A OMS acrescentou que trabalhou em 2007 com órgãos reguladores de países e fabricantes de vacinas para encontrar formas de acelerar a aprovação a uma nova vacina caso surgisse uma nova cepa de gripe. Em alguns casos, o processo pode ser acelerado porque não se trata de uma vacina realmente nova, já que foi baseada na tecnologia existente das vacinas para gripe sazonal, disse a agência.

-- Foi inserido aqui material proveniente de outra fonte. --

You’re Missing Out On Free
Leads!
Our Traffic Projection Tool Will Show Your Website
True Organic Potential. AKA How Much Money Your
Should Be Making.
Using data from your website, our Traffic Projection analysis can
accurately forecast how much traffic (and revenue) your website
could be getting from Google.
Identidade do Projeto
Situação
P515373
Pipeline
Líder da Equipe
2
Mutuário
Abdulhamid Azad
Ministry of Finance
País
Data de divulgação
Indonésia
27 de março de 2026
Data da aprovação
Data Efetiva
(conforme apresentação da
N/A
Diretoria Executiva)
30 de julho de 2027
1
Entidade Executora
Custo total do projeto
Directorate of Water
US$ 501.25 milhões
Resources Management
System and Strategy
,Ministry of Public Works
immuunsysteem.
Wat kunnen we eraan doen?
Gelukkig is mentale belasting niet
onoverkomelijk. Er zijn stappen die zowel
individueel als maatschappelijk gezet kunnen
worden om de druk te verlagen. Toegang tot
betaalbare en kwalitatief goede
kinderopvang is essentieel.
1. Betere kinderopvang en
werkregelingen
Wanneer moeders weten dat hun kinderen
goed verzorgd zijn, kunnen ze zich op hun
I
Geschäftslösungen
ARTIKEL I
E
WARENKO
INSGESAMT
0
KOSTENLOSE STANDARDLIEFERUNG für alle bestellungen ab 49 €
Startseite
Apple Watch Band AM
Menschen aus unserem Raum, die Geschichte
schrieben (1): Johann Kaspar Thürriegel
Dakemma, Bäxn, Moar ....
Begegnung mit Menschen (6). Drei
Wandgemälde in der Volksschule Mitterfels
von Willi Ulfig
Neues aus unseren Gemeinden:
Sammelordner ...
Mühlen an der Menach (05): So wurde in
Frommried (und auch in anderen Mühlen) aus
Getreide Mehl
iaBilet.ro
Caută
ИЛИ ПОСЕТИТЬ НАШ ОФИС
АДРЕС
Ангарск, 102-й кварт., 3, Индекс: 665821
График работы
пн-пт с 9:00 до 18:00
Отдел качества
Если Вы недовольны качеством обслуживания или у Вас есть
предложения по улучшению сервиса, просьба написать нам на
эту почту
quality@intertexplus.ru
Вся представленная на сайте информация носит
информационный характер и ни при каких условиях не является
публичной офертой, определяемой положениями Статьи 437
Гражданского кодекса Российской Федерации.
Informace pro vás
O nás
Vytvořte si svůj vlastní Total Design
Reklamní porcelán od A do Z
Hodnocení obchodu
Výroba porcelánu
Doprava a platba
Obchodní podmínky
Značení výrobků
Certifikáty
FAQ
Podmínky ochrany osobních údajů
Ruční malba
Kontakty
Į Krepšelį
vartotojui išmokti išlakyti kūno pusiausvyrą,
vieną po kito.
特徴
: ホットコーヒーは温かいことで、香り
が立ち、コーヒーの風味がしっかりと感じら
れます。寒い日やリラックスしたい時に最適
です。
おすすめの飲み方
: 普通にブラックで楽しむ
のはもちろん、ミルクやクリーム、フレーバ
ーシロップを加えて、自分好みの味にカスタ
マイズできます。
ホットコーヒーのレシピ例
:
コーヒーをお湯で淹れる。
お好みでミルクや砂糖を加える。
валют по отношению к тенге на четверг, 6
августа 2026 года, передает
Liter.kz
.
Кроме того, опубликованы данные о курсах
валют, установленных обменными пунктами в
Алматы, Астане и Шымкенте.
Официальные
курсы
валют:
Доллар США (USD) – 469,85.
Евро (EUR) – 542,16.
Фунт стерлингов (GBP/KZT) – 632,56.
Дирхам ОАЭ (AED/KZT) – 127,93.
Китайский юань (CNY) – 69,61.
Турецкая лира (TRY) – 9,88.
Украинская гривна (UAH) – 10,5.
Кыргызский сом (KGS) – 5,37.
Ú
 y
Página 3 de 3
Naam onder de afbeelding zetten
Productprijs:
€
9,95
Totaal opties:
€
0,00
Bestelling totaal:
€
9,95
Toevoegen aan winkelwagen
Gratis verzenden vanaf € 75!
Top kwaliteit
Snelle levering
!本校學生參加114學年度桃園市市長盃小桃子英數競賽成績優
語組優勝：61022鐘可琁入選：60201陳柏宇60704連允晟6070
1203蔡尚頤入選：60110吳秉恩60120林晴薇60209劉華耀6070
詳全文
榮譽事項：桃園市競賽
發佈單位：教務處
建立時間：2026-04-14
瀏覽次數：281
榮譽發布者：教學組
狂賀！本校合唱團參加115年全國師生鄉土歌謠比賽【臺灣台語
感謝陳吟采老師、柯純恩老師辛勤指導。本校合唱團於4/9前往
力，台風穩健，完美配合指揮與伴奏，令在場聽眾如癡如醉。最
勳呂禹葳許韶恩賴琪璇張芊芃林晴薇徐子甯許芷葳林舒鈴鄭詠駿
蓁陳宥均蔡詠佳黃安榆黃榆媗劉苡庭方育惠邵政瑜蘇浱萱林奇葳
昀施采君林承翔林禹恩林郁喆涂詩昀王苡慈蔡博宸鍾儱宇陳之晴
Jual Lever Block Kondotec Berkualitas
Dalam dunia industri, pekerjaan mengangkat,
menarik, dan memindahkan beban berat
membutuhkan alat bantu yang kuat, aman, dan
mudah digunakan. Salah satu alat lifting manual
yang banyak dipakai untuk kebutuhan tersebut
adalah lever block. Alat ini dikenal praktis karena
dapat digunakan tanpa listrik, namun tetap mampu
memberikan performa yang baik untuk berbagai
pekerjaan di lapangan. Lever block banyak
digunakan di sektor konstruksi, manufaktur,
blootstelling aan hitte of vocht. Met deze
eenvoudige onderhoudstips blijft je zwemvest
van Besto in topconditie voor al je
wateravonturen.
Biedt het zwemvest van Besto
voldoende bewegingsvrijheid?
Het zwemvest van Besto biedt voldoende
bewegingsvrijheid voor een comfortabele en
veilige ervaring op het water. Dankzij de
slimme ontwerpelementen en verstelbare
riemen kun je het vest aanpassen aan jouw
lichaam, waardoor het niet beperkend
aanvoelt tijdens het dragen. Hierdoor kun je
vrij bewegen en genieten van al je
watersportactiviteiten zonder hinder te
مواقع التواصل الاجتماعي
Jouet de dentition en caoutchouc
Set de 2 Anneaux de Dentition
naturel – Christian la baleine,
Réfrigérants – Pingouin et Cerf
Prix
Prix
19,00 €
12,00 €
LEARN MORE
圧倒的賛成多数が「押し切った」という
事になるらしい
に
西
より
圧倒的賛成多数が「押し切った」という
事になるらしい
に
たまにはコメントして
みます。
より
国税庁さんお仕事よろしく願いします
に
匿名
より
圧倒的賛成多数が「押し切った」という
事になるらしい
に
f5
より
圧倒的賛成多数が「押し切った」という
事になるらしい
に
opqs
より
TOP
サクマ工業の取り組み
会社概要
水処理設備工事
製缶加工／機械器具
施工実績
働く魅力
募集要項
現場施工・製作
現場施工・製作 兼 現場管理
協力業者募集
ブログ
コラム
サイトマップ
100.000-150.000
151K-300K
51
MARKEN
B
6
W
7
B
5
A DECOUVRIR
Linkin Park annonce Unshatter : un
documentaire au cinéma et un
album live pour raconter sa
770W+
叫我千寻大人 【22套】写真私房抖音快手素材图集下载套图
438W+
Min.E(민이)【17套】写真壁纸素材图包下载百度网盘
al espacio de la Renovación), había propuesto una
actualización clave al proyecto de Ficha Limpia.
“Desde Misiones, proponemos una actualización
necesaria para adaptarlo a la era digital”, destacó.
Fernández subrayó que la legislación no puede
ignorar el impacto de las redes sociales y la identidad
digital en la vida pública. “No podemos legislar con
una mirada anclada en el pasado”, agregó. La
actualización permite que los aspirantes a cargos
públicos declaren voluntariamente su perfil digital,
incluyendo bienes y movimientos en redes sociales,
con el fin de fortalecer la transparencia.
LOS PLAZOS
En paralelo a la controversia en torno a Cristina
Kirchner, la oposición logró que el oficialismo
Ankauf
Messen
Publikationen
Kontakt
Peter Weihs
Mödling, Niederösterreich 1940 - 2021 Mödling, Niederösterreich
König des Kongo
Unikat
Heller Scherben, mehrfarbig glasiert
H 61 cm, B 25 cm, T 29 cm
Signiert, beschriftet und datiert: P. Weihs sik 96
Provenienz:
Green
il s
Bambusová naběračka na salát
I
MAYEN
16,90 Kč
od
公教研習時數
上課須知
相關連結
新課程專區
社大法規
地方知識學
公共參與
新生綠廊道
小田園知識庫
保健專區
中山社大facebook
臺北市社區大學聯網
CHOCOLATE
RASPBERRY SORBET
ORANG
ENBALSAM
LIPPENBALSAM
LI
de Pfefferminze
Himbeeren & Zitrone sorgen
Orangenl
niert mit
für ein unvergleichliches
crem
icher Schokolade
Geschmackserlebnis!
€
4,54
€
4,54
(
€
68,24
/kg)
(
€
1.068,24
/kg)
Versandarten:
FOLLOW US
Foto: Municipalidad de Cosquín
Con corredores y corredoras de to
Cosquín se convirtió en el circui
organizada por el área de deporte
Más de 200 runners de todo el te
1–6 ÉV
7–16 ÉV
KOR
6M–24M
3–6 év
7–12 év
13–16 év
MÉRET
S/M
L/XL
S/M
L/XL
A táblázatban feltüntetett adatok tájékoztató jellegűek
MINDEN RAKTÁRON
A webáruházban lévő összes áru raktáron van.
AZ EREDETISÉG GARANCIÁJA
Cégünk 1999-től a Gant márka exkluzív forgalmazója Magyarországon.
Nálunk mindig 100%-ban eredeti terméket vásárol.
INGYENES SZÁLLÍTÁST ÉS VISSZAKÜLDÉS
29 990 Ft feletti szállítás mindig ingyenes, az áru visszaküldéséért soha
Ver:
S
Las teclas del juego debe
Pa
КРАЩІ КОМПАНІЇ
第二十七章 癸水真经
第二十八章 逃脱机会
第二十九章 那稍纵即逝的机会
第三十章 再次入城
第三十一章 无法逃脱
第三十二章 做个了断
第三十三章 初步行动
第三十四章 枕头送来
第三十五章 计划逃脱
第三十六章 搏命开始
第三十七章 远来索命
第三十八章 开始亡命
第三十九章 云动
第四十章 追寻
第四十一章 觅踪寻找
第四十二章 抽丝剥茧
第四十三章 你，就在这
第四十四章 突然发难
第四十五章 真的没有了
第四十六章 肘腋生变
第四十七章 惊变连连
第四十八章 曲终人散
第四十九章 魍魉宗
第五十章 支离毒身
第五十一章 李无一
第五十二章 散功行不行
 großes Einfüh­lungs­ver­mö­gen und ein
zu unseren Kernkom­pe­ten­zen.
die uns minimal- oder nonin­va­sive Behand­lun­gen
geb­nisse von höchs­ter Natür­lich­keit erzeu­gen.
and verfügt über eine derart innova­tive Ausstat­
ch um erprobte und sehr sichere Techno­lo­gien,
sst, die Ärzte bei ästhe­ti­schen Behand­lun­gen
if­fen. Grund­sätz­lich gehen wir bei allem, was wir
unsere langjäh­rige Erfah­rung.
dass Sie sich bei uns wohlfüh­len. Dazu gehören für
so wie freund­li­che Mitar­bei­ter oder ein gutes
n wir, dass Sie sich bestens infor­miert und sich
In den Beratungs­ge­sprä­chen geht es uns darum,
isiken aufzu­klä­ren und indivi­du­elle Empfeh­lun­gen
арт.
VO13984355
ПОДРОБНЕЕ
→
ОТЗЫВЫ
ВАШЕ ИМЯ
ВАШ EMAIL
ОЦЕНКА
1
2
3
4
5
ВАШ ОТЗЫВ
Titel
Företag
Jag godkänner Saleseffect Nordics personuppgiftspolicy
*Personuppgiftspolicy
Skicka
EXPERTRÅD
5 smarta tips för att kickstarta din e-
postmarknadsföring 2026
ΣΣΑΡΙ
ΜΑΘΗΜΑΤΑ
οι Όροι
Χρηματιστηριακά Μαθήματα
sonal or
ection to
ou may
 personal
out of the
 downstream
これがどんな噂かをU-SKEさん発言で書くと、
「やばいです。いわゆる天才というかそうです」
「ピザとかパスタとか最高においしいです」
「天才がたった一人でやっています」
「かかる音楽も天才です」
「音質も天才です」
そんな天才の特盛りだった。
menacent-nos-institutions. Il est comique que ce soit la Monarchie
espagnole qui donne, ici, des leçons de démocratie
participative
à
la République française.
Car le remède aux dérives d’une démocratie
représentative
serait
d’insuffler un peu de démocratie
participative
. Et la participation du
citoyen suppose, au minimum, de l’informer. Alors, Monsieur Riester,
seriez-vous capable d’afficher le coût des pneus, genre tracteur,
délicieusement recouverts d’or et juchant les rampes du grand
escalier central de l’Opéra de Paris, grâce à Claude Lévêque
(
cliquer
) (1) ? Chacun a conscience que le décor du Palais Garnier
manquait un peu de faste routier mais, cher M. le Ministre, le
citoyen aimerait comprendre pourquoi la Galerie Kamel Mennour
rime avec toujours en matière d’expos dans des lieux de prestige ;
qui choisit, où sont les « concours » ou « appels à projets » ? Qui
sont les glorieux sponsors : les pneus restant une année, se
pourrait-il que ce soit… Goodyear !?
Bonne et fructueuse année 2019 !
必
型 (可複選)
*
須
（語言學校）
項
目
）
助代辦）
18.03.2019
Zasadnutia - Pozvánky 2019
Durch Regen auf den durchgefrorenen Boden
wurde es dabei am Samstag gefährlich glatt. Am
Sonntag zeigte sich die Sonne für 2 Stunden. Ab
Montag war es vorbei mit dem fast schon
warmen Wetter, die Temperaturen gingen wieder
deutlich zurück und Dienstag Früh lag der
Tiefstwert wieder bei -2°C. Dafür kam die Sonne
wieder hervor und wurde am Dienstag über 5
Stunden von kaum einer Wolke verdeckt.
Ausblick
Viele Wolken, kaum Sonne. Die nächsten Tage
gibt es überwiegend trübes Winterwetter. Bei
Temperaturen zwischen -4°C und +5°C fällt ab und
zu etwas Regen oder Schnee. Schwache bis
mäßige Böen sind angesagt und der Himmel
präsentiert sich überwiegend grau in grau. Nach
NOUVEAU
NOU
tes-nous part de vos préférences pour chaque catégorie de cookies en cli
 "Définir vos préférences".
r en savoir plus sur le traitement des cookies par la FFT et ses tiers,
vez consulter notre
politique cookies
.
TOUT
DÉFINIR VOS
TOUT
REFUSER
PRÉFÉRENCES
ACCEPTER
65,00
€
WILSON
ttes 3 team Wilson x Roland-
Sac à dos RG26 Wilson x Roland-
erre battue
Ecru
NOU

Mas a OMS disse que questões de segurança podem surgir durante uma pandemia quando a vacina é administrada em larga escala, mesmo que não tenham surgido durante os testes. “Por essas razões, a OMS aconselha todos os países que administrarão vacinas pandêmicas para conduzirem intenso monitoramento de segurança e eficácia, e muitos países tem planos de fazer isso”, disse a entidade.

Os principais produtores de vacinas do mundo incluem Sanofi-Aventis, Novartis, Baxter, GlaxoSmithKline e Solvay. A Novartis já iniciou testes da vacina para o H1N1 em humanos, enquanto a Sanofi-Aventis, líder mundial em doses de vacinas, vai iniciar seus testes em dias. No Brasil, o Instituto Butantan, em São Paulo, acompanha o processo para poder trazer as substâncias para o país.